*DIRECTION*: Switch "Document page" to "Scanned page" everywhere it appears in the listings below, and reproduce the lines otherwise unchanged.

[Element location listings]
*-*-*

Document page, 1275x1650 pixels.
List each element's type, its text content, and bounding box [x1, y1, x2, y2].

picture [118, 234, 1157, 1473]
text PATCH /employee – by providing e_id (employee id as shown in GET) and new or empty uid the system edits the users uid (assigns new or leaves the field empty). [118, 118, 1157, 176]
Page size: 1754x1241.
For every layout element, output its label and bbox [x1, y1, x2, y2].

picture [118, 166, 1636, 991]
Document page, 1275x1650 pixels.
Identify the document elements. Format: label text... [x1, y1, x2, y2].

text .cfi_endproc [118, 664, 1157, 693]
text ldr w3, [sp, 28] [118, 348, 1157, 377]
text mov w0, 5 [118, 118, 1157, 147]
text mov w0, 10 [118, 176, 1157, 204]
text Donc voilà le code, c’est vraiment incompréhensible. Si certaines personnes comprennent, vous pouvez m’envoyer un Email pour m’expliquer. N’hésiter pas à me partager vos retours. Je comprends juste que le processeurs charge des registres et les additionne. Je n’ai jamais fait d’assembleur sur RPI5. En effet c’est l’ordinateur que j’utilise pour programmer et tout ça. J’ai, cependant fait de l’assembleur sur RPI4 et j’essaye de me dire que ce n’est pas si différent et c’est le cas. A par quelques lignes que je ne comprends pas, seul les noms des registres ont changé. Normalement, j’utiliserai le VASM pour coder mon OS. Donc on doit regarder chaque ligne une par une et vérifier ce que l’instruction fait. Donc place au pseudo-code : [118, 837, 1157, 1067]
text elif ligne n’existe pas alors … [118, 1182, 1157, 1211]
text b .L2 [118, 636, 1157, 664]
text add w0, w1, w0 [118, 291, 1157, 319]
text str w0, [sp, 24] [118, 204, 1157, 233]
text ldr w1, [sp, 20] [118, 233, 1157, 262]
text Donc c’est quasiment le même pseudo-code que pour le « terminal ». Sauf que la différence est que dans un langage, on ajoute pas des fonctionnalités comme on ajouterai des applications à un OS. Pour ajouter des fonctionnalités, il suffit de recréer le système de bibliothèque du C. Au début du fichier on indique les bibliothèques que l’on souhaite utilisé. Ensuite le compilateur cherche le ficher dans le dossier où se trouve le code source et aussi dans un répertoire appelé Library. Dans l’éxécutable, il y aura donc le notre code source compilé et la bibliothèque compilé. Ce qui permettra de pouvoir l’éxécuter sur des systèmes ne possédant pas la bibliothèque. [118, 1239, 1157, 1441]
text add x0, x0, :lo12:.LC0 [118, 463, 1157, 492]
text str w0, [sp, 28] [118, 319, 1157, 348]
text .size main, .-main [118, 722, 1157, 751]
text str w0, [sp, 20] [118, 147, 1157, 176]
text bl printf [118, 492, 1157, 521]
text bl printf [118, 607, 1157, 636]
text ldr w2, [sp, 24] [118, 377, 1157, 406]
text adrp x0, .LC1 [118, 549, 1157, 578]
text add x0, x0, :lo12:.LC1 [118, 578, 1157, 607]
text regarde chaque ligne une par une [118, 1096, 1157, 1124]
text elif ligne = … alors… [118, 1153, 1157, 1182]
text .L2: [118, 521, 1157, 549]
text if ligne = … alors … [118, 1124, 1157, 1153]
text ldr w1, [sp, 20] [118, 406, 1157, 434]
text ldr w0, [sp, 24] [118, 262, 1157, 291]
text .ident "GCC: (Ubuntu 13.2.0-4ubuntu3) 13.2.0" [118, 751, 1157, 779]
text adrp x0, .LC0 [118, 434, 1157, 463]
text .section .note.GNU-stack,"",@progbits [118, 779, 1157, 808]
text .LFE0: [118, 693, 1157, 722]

*-*-*

*ANSWER*:
Scanned page, 1275x1650 pixels.
List each element's type, its text content, and bounding box [x1, y1, x2, y2].

picture [118, 234, 1157, 1473]
text PATCH /employee – by providing e_id (employee id as shown in GET) and new or empty uid the system edits the users uid (assigns new or leaves the field empty). [118, 118, 1157, 176]
Page size: 1754x1241.
For every layout element, output its label and bbox [x1, y1, x2, y2].

picture [118, 166, 1636, 991]
Scanned page, 1275x1650 pixels.
Identify the document elements. Format: label text... [x1, y1, x2, y2].

text .cfi_endproc [118, 664, 1157, 693]
text ldr w3, [sp, 28] [118, 348, 1157, 377]
text mov w0, 5 [118, 118, 1157, 147]
text mov w0, 10 [118, 176, 1157, 204]
text Donc voilà le code, c’est vraiment incompréhensible. Si certaines personnes comprennent, vous pouvez m’envoyer un Email pour m’expliquer. N’hésiter pas à me partager vos retours. Je comprends juste que le processeurs charge des registres et les additionne. Je n’ai jamais fait d’assembleur sur RPI5. En effet c’est l’ordinateur que j’utilise pour programmer et tout ça. J’ai, cependant fait de l’assembleur sur RPI4 et j’essaye de me dire que ce n’est pas si différent et c’est le cas. A par quelques lignes que je ne comprends pas, seul les noms des registres ont changé. Normalement, j’utiliserai le VASM pour coder mon OS. Donc on doit regarder chaque ligne une par une et vérifier ce que l’instruction fait. Donc place au pseudo-code : [118, 837, 1157, 1067]
text elif ligne n’existe pas alors … [118, 1182, 1157, 1211]
text b .L2 [118, 636, 1157, 664]
text add w0, w1, w0 [118, 291, 1157, 319]
text str w0, [sp, 24] [118, 204, 1157, 233]
text ldr w1, [sp, 20] [118, 233, 1157, 262]
text Donc c’est quasiment le même pseudo-code que pour le « terminal ». Sauf que la différence est que dans un langage, on ajoute pas des fonctionnalités comme on ajouterai des applications à un OS. Pour ajouter des fonctionnalités, il suffit de recréer le système de bibliothèque du C. Au début du fichier on indique les bibliothèques que l’on souhaite utilisé. Ensuite le compilateur cherche le ficher dans le dossier où se trouve le code source et aussi dans un répertoire appelé Library. Dans l’éxécutable, il y aura donc le notre code source compilé et la bibliothèque compilé. Ce qui permettra de pouvoir l’éxécuter sur des systèmes ne possédant pas la bibliothèque. [118, 1239, 1157, 1441]
text add x0, x0, :lo12:.LC0 [118, 463, 1157, 492]
text str w0, [sp, 28] [118, 319, 1157, 348]
text .size main, .-main [118, 722, 1157, 751]
text str w0, [sp, 20] [118, 147, 1157, 176]
text bl printf [118, 492, 1157, 521]
text bl printf [118, 607, 1157, 636]
text ldr w2, [sp, 24] [118, 377, 1157, 406]
text adrp x0, .LC1 [118, 549, 1157, 578]
text add x0, x0, :lo12:.LC1 [118, 578, 1157, 607]
text regarde chaque ligne une par une [118, 1096, 1157, 1124]
text elif ligne = … alors… [118, 1153, 1157, 1182]
text .L2: [118, 521, 1157, 549]
text if ligne = … alors … [118, 1124, 1157, 1153]
text ldr w1, [sp, 20] [118, 406, 1157, 434]
text ldr w0, [sp, 24] [118, 262, 1157, 291]
text .ident "GCC: (Ubuntu 13.2.0-4ubuntu3) 13.2.0" [118, 751, 1157, 779]
text adrp x0, .LC0 [118, 434, 1157, 463]
text .section .note.GNU-stack,"",@progbits [118, 779, 1157, 808]
text .LFE0: [118, 693, 1157, 722]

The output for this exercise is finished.